I hear some version of this phrase all the time among Young Adult Friends. Our Meeting had a similar dialogue recently regarding membership. Some people took a very hard-line stance. Why wouldn't you want to be a member? What's holding you back? Others believed that membership was a process, a sort of personal development that sometime took years. Membership was not to be rushed into without sober contemplation. Speaking for myself, I know quickly whether I feel a part of any gathering. Should I believe this, I then adopt a strong desire to identify with it. But others aren't necessarily of the same leading as I am and I understand that.

Those reluctant to fully identify as Friends come from various religious or non-religious backgrounds. Some grew up in a faith that was restrictive and may have caused them damage. Some grew up without much of a religious orientation at all. It would seem that the issue is a personal one, but that itself is only a partial answer. A more complex answer speaks to how liberals often perceive of religion, which is to say with much caution. Anticipating the worst before entertaining the best is probably the best way to put it. This is also why Friends tend to be quite private about faith and unlikely to speak about the particulars in public.

It would also explain the fear of identifying too closely and especially not all at once. Here lies the angst and anxiety of a paradox: needing a spiritual outlet, but not wishing to be perceived wrongly by others. I myself have long gotten used to the never-ending conversation that MY Jesus is not like THEIR Jesus and here's why. Some people may not have the stomach or the stamina, but I guess I'm just too stubborn to surrender to one particular interpretation. And when it comes down to Quaker identity, I'm not ashamed to be seen as religious. Sure, that can be a loaded word, but I'd rather we redefine on our own terms what it means instead of giving in to a reductionist belief based on fear and sometimes even outright hate.

It's easy to make assumptions about people based on a minimum of evidence. I can tell you that when someone cuts me off in traffic, I dare not write the first word that comes to mind. It's an instant reflex, but if I really want to follow what I believe, I'll try to see that of God in everyone, even in traffic jams. Even on crowded bus trips. The hard work that needs to be done involves encouraging people to not make snap judgments. We should neither apply them to others, nor apply them to ourselves. Why have we given other people the ability and agency to define who we are on their own terms?
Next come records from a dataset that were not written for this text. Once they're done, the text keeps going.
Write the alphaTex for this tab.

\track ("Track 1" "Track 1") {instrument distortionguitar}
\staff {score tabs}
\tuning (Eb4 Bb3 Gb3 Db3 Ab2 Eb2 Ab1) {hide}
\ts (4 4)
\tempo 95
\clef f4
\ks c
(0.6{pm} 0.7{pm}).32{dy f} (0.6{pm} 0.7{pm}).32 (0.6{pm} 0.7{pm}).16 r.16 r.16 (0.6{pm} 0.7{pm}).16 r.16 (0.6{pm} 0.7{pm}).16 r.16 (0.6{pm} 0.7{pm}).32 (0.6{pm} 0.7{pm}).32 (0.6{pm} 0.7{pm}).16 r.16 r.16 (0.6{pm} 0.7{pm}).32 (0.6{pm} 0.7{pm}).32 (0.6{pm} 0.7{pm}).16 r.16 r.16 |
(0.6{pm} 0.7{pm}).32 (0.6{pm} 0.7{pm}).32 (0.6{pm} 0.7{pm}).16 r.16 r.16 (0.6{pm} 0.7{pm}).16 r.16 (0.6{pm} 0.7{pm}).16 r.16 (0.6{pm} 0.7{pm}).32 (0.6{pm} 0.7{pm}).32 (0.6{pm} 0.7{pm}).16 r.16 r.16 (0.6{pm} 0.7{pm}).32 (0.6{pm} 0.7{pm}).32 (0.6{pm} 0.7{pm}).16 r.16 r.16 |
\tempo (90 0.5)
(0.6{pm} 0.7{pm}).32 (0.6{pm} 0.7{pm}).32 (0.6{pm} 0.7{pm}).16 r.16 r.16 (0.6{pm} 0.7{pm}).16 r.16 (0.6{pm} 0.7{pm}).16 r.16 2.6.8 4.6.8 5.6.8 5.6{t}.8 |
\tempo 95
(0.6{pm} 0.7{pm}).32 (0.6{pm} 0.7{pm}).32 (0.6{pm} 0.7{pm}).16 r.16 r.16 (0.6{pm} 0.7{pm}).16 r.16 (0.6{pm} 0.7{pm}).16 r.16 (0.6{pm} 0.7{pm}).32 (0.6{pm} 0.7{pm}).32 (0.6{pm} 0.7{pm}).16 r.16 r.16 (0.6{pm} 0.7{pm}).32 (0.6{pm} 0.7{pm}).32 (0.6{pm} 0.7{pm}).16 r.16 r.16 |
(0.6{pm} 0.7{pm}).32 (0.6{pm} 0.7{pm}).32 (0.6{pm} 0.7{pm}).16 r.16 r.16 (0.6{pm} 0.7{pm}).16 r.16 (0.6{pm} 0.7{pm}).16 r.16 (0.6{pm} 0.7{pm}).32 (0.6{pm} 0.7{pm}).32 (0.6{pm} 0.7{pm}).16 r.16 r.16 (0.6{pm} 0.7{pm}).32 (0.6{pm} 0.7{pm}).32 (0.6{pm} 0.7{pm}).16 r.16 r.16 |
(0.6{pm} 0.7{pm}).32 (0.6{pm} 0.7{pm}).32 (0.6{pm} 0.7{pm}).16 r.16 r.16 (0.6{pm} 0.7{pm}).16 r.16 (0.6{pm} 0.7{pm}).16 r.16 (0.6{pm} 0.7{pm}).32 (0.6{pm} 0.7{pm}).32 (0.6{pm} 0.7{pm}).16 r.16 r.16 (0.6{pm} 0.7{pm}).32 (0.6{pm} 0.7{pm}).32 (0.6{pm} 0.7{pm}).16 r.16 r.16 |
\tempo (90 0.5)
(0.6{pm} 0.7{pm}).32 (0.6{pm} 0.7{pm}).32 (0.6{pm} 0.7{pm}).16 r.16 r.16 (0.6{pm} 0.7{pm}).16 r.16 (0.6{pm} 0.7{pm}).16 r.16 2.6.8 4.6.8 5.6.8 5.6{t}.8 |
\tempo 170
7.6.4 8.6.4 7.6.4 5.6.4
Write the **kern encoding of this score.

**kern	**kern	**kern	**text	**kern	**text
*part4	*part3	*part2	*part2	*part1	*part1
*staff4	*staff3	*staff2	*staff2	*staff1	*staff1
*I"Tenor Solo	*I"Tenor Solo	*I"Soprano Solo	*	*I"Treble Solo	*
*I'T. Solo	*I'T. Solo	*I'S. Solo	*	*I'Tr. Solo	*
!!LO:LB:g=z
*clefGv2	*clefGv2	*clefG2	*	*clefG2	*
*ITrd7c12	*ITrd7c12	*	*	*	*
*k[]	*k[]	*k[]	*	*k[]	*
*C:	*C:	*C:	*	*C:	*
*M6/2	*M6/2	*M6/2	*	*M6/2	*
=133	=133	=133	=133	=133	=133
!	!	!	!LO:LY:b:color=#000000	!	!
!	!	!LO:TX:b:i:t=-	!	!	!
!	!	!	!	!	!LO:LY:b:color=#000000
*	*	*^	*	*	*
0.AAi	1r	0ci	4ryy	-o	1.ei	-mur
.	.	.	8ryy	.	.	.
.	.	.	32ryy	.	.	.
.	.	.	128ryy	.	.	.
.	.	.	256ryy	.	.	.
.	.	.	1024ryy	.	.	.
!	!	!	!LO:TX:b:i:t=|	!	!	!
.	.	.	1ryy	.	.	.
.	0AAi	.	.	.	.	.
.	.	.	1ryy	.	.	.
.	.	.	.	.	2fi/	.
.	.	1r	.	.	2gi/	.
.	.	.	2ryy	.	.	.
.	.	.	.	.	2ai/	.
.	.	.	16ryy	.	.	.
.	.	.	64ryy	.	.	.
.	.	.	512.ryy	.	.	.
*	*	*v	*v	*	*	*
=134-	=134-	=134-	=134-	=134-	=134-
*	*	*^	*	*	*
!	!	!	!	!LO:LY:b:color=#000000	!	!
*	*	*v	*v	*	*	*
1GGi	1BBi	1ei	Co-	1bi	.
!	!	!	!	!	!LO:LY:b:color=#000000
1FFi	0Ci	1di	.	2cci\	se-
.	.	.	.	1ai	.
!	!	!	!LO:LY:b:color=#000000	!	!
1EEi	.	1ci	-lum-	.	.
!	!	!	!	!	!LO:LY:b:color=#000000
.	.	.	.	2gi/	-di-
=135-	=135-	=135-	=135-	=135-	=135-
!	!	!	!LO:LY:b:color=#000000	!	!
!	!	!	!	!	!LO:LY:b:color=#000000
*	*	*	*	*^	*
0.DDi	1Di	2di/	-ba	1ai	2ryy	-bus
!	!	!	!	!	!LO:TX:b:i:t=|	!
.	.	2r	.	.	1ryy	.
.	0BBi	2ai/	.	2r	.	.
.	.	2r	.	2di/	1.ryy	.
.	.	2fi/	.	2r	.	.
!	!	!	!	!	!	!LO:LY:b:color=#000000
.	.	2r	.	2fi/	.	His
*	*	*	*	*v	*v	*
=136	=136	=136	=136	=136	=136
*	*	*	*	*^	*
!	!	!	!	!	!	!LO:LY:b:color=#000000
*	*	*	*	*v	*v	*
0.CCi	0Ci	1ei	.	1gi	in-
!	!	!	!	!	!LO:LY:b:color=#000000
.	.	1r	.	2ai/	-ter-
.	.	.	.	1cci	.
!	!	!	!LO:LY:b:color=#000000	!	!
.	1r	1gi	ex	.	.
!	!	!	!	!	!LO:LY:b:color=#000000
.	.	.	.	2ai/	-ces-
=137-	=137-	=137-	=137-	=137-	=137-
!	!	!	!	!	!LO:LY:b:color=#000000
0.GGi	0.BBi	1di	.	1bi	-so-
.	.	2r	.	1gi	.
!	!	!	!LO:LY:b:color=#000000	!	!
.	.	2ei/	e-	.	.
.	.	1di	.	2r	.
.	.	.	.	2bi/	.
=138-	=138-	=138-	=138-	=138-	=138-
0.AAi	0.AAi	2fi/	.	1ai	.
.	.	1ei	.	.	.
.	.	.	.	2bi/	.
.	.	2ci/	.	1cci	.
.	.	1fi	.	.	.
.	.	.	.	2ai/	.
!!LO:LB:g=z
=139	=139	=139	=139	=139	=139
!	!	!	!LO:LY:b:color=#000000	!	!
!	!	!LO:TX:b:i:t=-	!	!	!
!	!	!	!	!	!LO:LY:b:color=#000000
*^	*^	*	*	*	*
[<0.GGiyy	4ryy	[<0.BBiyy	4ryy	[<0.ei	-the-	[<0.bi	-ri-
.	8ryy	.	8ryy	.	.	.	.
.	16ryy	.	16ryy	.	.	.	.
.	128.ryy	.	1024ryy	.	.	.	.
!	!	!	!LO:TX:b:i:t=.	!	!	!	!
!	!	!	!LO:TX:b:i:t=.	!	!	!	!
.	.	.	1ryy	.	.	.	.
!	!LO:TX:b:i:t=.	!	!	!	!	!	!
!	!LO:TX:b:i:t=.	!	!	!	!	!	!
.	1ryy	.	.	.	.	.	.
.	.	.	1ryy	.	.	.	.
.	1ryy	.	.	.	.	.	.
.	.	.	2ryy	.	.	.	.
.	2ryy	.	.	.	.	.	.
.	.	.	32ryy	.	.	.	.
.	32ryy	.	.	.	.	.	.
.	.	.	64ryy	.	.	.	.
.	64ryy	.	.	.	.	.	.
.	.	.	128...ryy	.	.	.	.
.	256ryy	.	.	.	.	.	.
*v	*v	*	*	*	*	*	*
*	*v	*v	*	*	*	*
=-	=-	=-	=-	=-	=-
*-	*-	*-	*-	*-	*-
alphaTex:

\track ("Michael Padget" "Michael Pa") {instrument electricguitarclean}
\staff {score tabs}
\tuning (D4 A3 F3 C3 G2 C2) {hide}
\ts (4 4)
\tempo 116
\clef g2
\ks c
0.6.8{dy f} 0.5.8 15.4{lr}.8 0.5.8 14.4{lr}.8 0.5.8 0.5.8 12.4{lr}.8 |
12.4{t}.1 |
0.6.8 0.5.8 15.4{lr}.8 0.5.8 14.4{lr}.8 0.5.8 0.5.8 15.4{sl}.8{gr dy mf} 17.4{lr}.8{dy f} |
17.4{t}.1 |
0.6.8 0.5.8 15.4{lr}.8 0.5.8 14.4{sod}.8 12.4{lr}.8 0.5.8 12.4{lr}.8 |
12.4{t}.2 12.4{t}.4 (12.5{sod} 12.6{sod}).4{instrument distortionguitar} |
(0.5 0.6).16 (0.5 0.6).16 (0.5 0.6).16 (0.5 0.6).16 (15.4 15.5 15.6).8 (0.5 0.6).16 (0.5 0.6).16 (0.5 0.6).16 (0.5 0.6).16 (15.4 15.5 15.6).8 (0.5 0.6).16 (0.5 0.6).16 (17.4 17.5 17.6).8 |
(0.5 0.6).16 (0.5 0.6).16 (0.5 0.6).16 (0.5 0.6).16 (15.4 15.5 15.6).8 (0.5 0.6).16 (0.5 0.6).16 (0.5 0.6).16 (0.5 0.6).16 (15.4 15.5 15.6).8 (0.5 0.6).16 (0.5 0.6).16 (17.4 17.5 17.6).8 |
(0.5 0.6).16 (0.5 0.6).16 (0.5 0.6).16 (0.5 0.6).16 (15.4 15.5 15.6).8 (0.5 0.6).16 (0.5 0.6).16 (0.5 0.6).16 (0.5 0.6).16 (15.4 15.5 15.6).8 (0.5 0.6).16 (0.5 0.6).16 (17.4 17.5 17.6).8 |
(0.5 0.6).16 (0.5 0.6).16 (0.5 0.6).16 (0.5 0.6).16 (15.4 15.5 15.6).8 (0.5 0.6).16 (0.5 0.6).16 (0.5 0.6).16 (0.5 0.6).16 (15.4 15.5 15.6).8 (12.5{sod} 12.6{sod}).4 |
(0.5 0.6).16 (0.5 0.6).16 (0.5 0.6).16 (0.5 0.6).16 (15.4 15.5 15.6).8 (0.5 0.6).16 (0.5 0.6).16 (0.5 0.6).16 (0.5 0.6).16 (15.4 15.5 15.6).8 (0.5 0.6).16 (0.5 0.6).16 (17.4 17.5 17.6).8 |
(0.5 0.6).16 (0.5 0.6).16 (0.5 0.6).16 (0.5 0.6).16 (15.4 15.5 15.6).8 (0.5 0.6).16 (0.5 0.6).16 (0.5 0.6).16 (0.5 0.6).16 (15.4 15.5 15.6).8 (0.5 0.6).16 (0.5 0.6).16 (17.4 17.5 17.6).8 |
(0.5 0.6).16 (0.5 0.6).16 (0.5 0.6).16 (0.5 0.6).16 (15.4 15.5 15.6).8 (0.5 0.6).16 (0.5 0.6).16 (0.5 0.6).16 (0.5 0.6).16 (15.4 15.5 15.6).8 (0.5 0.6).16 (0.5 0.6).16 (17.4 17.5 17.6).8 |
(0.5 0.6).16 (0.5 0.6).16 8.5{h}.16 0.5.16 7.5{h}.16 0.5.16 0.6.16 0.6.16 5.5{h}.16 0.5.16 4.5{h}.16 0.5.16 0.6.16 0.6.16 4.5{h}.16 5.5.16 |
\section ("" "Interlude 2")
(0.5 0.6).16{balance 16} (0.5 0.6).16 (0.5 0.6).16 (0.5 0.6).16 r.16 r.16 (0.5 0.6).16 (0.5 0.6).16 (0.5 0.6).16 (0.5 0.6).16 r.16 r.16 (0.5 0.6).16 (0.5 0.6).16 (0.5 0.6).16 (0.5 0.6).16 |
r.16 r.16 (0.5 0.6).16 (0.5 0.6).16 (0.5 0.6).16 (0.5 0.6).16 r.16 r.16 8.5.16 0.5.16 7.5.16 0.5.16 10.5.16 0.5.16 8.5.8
I'll leave it to each Friend to decide for himself or herself whether they are fully or nominally Quaker. I will nonetheless encourage all to contemplate why they hold reluctance in their hearts. If faith and a spiritual (even religious) connection are why we are gathered here, does a fraction work better than the whole? If we strip fear away, what does our heart yearn for most? I do not intend to speak for everyone but merely encourage us to truly examine our leadings. In an ideal world, without the threat of misunderstanding, what words would we use to define ourselves?